**RECORDS FOR PROCESSING**
== == ==
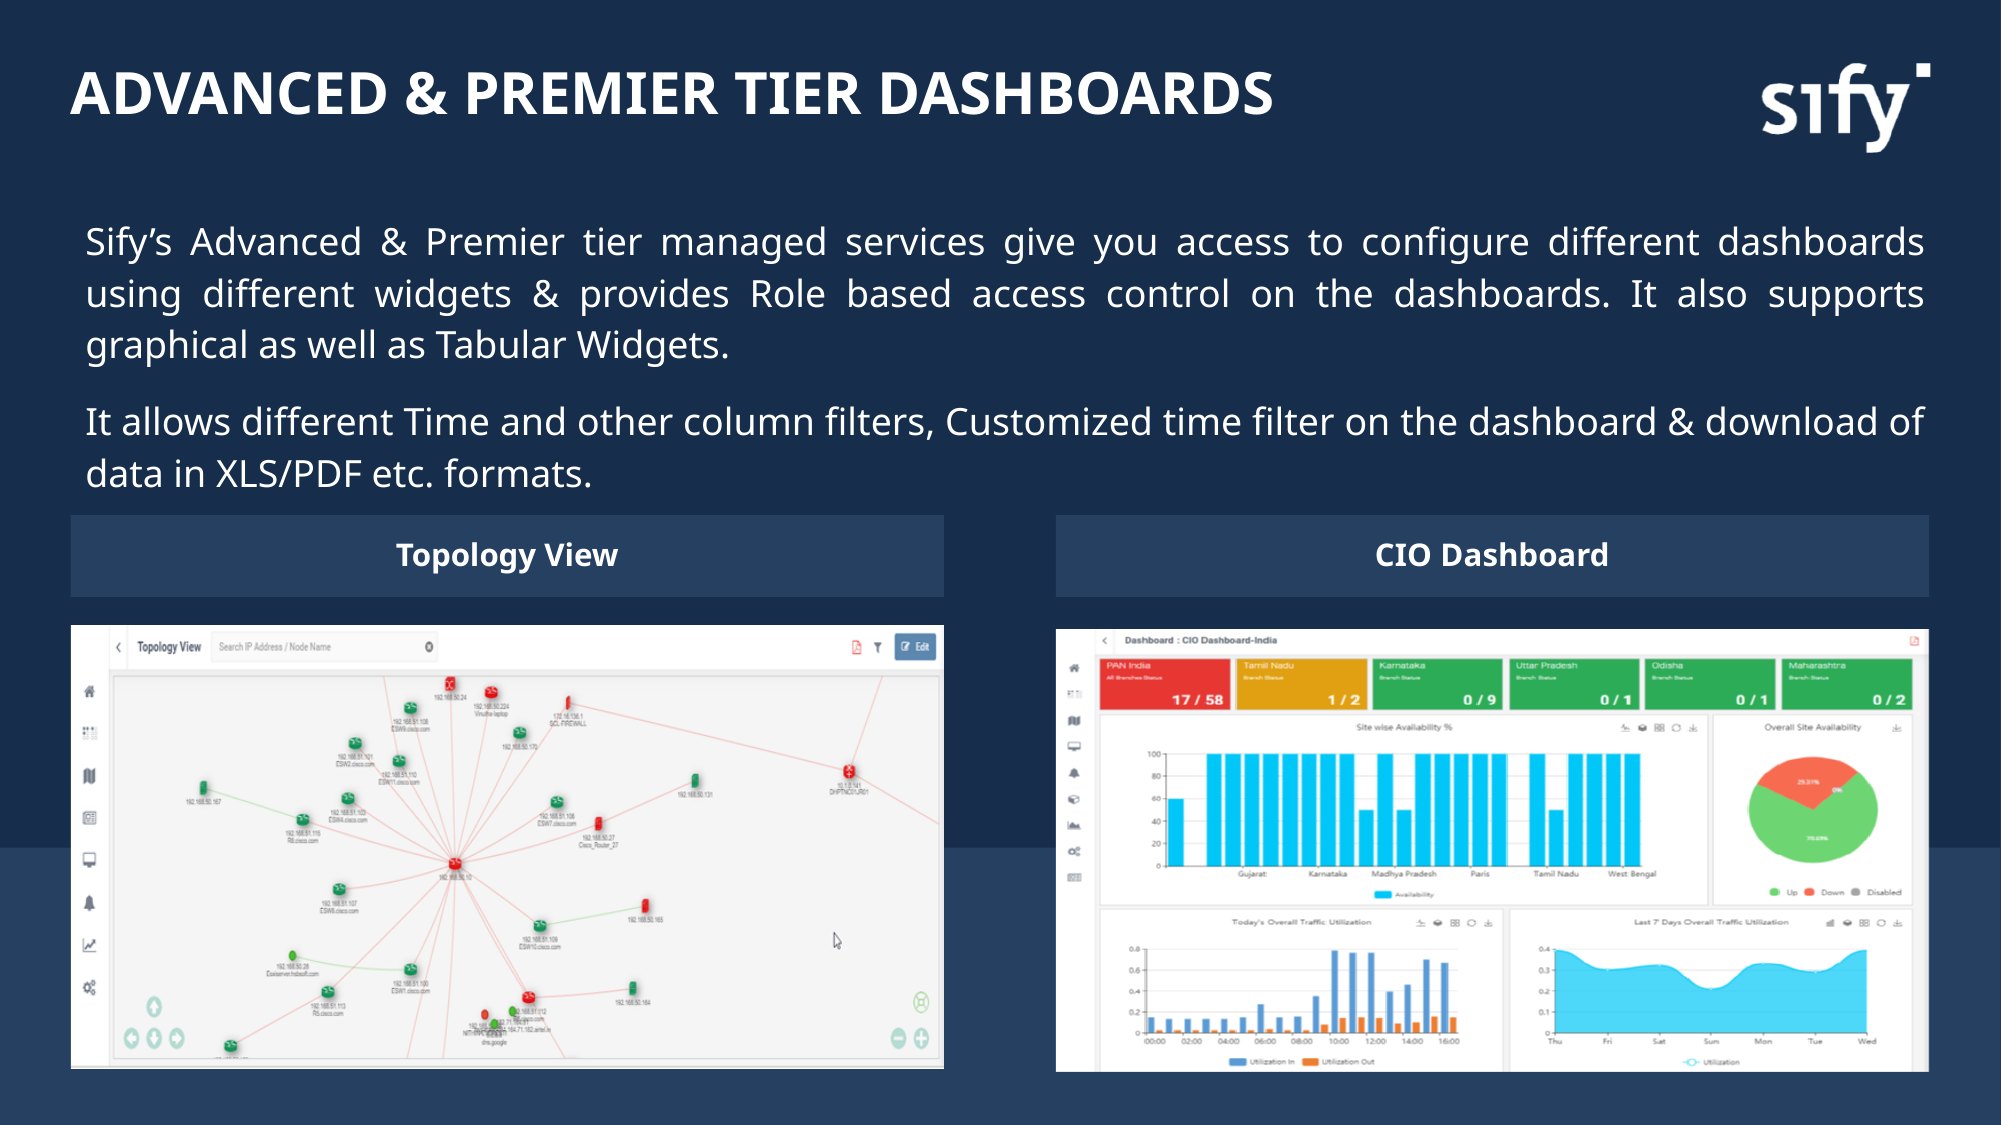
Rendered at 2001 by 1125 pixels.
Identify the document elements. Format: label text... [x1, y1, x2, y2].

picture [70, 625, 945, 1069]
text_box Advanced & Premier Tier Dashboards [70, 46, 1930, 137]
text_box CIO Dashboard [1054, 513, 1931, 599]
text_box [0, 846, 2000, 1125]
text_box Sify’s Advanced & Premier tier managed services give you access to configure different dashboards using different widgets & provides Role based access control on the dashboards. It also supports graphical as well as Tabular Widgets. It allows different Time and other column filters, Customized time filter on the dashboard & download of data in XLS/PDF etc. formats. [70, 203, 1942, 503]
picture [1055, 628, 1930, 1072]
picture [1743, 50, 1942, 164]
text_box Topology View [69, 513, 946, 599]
== == ==
**INSTRUCTIONS TO FOLLOW**
Set down all of the material above exactly as written, leaving the pictures out.

**ANSWER BELOW**
Rendered at 2001 by 1125 pixels.
Identify the document elements. Format: label text... [x1, y1, x2, y2].

picture [70, 625, 945, 1069]
text_box Advanced & Premier Tier Dashboards [70, 46, 1930, 137]
text_box CIO Dashboard [1054, 513, 1931, 599]
text_box [0, 846, 2000, 1125]
text_box Sify’s Advanced & Premier tier managed services give you access to configure different dashboards using different widgets & provides Role based access control on the dashboards. It also supports graphical as well as Tabular Widgets. It allows different Time and other column filters, Customized time filter on the dashboard & download of data in XLS/PDF etc. formats. [70, 203, 1942, 503]
picture [1055, 628, 1930, 1072]
picture [1743, 50, 1942, 164]
text_box Topology View [69, 513, 946, 599]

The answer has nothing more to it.